Вновь кувалда просвистела в воздухе, а наковальня зазвенела, как огромный гонг. Драгоценная пыль была сметена, ее место занял новый камень.
– Бей! – кричал Глас Божий, и Манфред работал кувалдой, хрипя и всхлипывая при каждом роковом ударе, пока наконец дядя Тромп не заявил:
– Восхвалим имя Господа! Дело сделано!
Он упал на колени, увлекая за собой Манфреда, и они бок о бок стояли на коленях перед наковальней, словно она стала алтарем, а белая алмазная пыль прилипала к их коленям, пока они молились.
– О Господь Иисус, взгляни благосклонно на этот акт покаяния! Ты, отдавший свою жизнь ради искупления наших грехов, прости Твоего молодого слугу, чье неведение и юность привели его к страшному греху!
Лишь после полуночи, когда огарок свечи замигал и утонул в собственном воске, дядя Тромп поднялся с колен и поднял Манфреда.
– Теперь ложись в постель, йонг. Мы сделали все, что смогли, чтобы спасти твою душу на данный момент.
Он смотрел, как Манфред раздевается и укладывается под серое одеяло. А потом тихо спросил:
– Если бы я запретил тебе завтра ехать в Виндхук, ты бы повиновался?

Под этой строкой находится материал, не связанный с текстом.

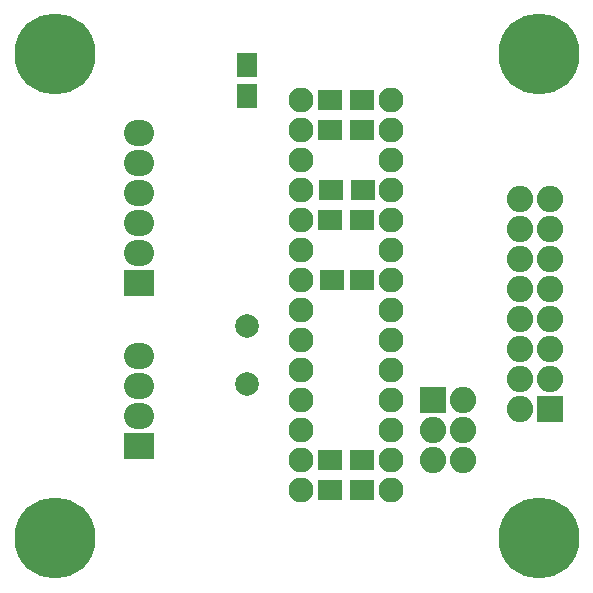
<source format=gbs>
G04 #@! TF.FileFunction,Soldermask,Bot*
%FSLAX46Y46*%
G04 Gerber Fmt 4.6, Leading zero omitted, Abs format (unit mm)*
G04 Created by KiCad (PCBNEW (after 2015-mar-04 BZR unknown)-product) date 11/9/2016 4:35:45 PM*
%MOMM*%
G01*
G04 APERTURE LIST*
%ADD10C,0.150000*%
%ADD11C,6.858000*%
%ADD12R,2.235200X2.235200*%
%ADD13O,2.235200X2.235200*%
%ADD14R,2.008000X1.808000*%
%ADD15O,2.108000X2.108000*%
%ADD16C,2.009140*%
%ADD17R,2.008000X1.758000*%
%ADD18R,2.540000X2.235200*%
%ADD19O,2.540000X2.235200*%
%ADD20R,1.808000X2.008000*%
G04 APERTURE END LIST*
D10*
D11*
X200000000Y-125000000D03*
X159000000Y-125000000D03*
X200000000Y-84000000D03*
X159000000Y-84000000D03*
D12*
X200914000Y-114046000D03*
D13*
X198374000Y-114046000D03*
X200914000Y-111506000D03*
X198374000Y-111506000D03*
X200914000Y-108966000D03*
X198374000Y-108966000D03*
X200914000Y-106426000D03*
X198374000Y-106426000D03*
X200914000Y-103886000D03*
X198374000Y-103886000D03*
X200914000Y-101346000D03*
X198374000Y-101346000D03*
X200914000Y-98806000D03*
X198374000Y-98806000D03*
X200914000Y-96266000D03*
X198374000Y-96266000D03*
D14*
X184992000Y-98044000D03*
X182292000Y-98044000D03*
X185119000Y-95504000D03*
X182419000Y-95504000D03*
D15*
X179832000Y-87884000D03*
X179832000Y-90424000D03*
X179832000Y-92964000D03*
X179832000Y-95504000D03*
X179832000Y-98044000D03*
X179832000Y-100584000D03*
X179832000Y-103124000D03*
X179832000Y-105664000D03*
X179832000Y-108204000D03*
X179832000Y-110744000D03*
X179832000Y-113284000D03*
X179832000Y-115824000D03*
X179832000Y-118364000D03*
X179832000Y-120904000D03*
X187452000Y-120904000D03*
X187452000Y-118364000D03*
X187452000Y-115824000D03*
X187452000Y-113284000D03*
X187452000Y-110744000D03*
X187452000Y-108204000D03*
X187452000Y-105664000D03*
X187452000Y-103124000D03*
X187452000Y-100584000D03*
X187452000Y-98044000D03*
X187452000Y-95504000D03*
X187452000Y-92964000D03*
X187452000Y-90424000D03*
X187452000Y-87884000D03*
D16*
X175260000Y-111914940D03*
X175260000Y-107033060D03*
D14*
X182292000Y-118364000D03*
X184992000Y-118364000D03*
X182292000Y-120904000D03*
X184992000Y-120904000D03*
X184992000Y-90424000D03*
X182292000Y-90424000D03*
X182292000Y-87884000D03*
X184992000Y-87884000D03*
D17*
X182519000Y-103124000D03*
X185019000Y-103124000D03*
D18*
X166116000Y-117221000D03*
D19*
X166116000Y-114681000D03*
X166116000Y-112141000D03*
X166116000Y-109601000D03*
D18*
X166116000Y-103378000D03*
D19*
X166116000Y-100838000D03*
X166116000Y-98298000D03*
X166116000Y-95758000D03*
X166116000Y-93218000D03*
X166116000Y-90678000D03*
D20*
X175260000Y-87583000D03*
X175260000Y-84883000D03*
D12*
X191008000Y-113284000D03*
D13*
X193548000Y-113284000D03*
X191008000Y-115824000D03*
X193548000Y-115824000D03*
X191008000Y-118364000D03*
X193548000Y-118364000D03*
M02*

</source>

– Мой отец… – прошептал Манфред.
– Отвечай, йонг, ты бы повиновался?
– Я не знаю, дядя Тромп, но не думаю, что смог бы. Мой па…
– Ты и так уже раскаялся сегодня… Не стоило бы добавлять грех непослушания к твоему грузу. Поэтому я не стану налагать на тебя ограничений. Ты должен делать то, что диктуют тебе преданность и совесть. Но ради тебя самого и ради меня называйся в Виндхуке Бирманом, а не де ла Реем, ты слышишь?

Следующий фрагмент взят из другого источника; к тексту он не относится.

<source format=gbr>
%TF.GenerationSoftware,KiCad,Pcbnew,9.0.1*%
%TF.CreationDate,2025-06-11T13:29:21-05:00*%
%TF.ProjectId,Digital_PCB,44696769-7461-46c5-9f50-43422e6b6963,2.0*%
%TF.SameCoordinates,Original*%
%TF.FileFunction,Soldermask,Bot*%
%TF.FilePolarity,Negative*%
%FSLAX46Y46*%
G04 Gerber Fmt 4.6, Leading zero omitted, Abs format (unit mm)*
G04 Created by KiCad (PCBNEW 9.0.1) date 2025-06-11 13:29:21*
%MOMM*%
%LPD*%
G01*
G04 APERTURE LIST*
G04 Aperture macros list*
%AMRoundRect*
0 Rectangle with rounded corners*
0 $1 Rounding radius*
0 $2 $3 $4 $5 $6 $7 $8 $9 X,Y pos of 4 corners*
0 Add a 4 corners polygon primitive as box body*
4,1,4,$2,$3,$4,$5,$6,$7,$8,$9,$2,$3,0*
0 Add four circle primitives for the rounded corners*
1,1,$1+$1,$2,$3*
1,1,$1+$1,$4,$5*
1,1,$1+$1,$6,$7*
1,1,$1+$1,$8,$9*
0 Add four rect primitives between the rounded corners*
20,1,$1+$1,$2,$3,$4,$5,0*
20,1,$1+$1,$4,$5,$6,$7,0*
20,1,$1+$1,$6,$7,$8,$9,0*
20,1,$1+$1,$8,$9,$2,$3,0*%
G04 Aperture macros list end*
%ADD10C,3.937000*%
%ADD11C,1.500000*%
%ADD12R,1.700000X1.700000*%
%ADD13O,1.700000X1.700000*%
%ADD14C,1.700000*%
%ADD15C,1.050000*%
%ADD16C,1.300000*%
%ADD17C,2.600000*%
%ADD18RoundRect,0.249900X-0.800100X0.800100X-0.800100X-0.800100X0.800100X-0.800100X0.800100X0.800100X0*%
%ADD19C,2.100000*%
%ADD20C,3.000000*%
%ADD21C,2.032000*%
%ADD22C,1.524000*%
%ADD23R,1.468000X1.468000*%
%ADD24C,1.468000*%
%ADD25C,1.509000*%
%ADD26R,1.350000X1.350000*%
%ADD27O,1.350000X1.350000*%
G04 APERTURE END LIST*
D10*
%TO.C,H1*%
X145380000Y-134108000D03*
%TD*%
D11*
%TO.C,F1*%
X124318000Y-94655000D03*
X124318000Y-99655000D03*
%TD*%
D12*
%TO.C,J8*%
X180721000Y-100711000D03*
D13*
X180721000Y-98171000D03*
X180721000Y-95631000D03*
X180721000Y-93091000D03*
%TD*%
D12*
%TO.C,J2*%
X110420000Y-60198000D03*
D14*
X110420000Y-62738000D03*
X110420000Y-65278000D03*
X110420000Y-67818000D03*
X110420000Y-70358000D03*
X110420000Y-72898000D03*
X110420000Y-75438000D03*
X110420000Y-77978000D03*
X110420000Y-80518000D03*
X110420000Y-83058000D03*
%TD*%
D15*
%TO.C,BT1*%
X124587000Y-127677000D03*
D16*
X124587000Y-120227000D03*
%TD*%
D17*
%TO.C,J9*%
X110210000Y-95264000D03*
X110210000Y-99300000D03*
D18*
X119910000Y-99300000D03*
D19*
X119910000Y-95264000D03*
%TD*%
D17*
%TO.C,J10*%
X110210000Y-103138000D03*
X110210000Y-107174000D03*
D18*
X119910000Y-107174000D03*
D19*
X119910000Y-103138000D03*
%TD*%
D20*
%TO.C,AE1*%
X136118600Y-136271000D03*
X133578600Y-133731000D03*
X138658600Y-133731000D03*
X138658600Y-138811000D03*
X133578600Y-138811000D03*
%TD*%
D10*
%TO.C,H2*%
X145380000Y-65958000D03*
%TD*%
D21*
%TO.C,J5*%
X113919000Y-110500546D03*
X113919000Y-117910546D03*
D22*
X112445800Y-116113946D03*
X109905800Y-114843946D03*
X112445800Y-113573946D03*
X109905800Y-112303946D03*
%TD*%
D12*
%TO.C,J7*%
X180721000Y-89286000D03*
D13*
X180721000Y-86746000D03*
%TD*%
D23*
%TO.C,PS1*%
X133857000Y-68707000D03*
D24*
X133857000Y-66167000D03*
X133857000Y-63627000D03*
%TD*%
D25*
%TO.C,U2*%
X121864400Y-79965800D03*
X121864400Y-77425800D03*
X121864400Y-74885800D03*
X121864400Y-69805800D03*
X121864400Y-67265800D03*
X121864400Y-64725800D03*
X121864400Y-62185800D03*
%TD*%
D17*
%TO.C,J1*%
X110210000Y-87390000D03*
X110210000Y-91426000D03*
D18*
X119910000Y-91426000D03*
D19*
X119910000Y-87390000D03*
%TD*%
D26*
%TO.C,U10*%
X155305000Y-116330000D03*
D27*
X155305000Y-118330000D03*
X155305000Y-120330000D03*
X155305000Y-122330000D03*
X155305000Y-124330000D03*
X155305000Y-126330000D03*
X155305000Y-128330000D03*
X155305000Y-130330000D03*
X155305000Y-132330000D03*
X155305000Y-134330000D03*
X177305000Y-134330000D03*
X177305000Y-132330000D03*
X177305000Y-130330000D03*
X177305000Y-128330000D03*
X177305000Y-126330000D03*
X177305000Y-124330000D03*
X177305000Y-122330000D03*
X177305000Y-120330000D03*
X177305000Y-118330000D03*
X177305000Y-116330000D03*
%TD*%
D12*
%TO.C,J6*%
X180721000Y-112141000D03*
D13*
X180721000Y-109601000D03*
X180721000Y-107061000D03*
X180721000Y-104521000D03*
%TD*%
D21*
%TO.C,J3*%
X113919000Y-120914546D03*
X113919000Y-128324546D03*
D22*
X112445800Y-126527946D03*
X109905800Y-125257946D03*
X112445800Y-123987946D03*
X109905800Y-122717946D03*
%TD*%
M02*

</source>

– Приговор вынесут сегодня! Я взял за правило никогда не предсказывать исход каких-либо рассмотрений новых законов или судебных разбирательств, – заявил Эйб Абрахамс, сидя на стуле лицом к письменному столу Сантэн Кортни. – Но сегодня я нарушаю свое правило. Я предсказываю, что этого человека приговорят к повешению. Никаких сомнений.
– Как вы можете быть настолько уверены, Эйб? – тихо спросила Сантэн.
Эйб, прежде чем ответить, посмотрел на нее со скрытым восхищением. На ней было простое платье с заниженной талией, стоимость которого можно было оценить только по изысканному покрою и тонкости шелкового джерси. Платье подчеркивало маленькую грудь и по-мальчишески узкие бедра, когда Сантэн стояла перед французским окном. Яркое белое африканское солнце, светившее в окно, создавало нимб вокруг головы Сантэн, и Эйбу трудно было отвести взгляд и сосредоточиться на горящей сигаре, которой он взмахивал, подчеркивая свои слова.